» **TASK SET**
- a) Write out the "Braised in Tears" blog post from "Mom watches Stella and the Eskimo with somewhat" through "a fine thing.".
- b) Answer these questions from the "Braised in Tears" blog post:
(i) What did the writer land twenty-four hours before arriving in Los Angeles?
(ii) How much of the project does the writer say is finished?
(iii) What other name does the post give the pan-grilled rib steak with blue cheese butter?
- c) Carry on writing the "Braised in Tears" blog post about cooking in Los Angeles, starting after its final heading.

» **EXTRACT**
※ ※ ※

Road Foodie

Some people drive simply to arrive.

Braised in Tears

Posted By on October 17, 2009

Stella wasted little time before corralling the Eskimo in the Poolhouse for swimming fun.

Stella wasted little time before corralling the Eskimo in the Poolhouse for swimming fun.

Brentwood, California

Twenty-four hours before arriving in Los Angeles I landed a book deal—welcome indeed, but brutal in its timeline. (Hey—be careful what you ask for, and when.) As soon as I calculated the number of recipes into the days remaining before deadline, unpacking the trusty, insect-flecked Toyota took a backseat to a trip to Costco. Multiple bulk bags of onions, gallons of organic chicken broth, and a gaggle of peeled garlic jostled with my cookbook box, non-cookbook book-box, and shoe bag (who has time to peel garlic?). Luckily, I have many wonderful and hungry friends in Los Angeles. I also have a mom who still loves to eat, even if the quantities are far less than they were in the days of First Class travel on the Italian Line (and the list of can’t-eats seems to grow daily). Plus, she has a nice new freezer which, in the past three weeks I have come close to filling with diminutive and laboriously labeled food containers. I am a little over two-thirds finished with the project.

Mom watches Stella and the Eskimo with guarded enthusiasm. I am unloading the car.

Mom watches Stella and the Eskimo with somewhat guarded enthusiasm. I am unloading the car.

The level of work-work has left little time for the relationship work I came here to tackle. But in the end, my work ethic (surprise, mom) has done more to endear me to this tough audience than any number of bedside heart-to-hearts. It is lucky that when one is braising, a little extra salt (in the form of tears) is a fine thing.

Being that I’m (lucky for you) too busy earning a crust to wax on eloquently about the food of Los Angeles, instead I’ll post a recipe which I was born to write, being that steak—and all meat, really—have been as mother’s milk to me (in the absence thereof). Just check the wildly enthusiastic comments on my Palm Restaurant Cookbook: at Amazon. I know from steak. And when life throws you a curve ball—in the form of unseasonably cold weather, a bank account the size of a pea, or a mother who views you as a creature from another planet—it’s time to drop a bundle on a great steak. And, lest you screw it up, here’s how to cook it.

Pan-Grilled Rib Steak with Blue Cheese Butter (aka Monster Steak)

※ ※ ※

» **SUPPLIED MATERIAL**
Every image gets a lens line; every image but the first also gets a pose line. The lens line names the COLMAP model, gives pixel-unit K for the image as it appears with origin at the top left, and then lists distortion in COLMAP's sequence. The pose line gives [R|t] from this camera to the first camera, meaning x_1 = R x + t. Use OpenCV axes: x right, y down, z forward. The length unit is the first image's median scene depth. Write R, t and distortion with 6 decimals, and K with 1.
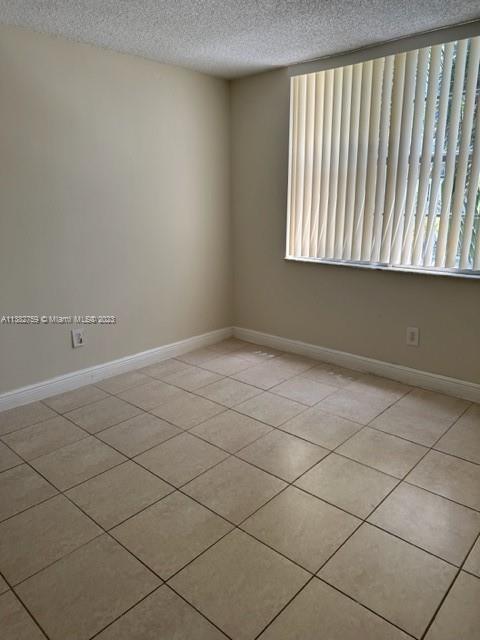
lens RADIAL K [[452.3, 0, 236.8], [0, 452.3, 316.6], [0, 0, 1]] dist [0.068899, -0.078700]
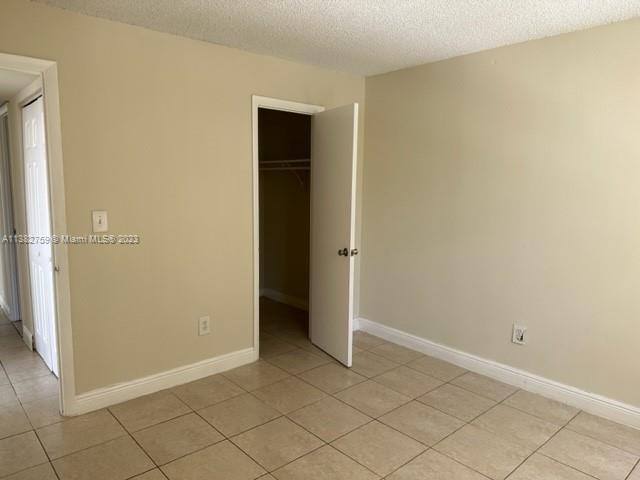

※ ※ ※

» **RESULTS**
- a)
Mom watches Stella and the Eskimo with somewhat guarded enthusiasm. I am unloading the car.

The level of work-work has left little time for the relationship work I came here to tackle. But in the end, my work ethic (surprise, mom) has done more to endear me to this tough audience than any number of bedside heart-to-hearts. It is lucky that when one is braising, a little extra salt (in the form of tears) is a fine thing.

- b)
(i) A book deal.
(ii) A little over two-thirds.
(iii) Monster Steak.

- c)
Serves 2, and whoever else it is will be your slave for life; choose carefully

This technique gives a smoky, crusty result, very similar to grilling, but don’t even think of attempting it unless you have the right pan. It must be big enough to allow plenty of clearance around the steak, and it must be made of heavy-duty cast aluminum, or, in a pinch, cast iron. Otherwise, you’ll just burn this rather pricey piece of meat. Nonstick pan, you say? Sorry, can’t hear you…the high temperature will melt the coating, duh. If you don’t have a rack, use a small plate, placed upside down on top of a larger plate, to stop the steak from resting in its own juices.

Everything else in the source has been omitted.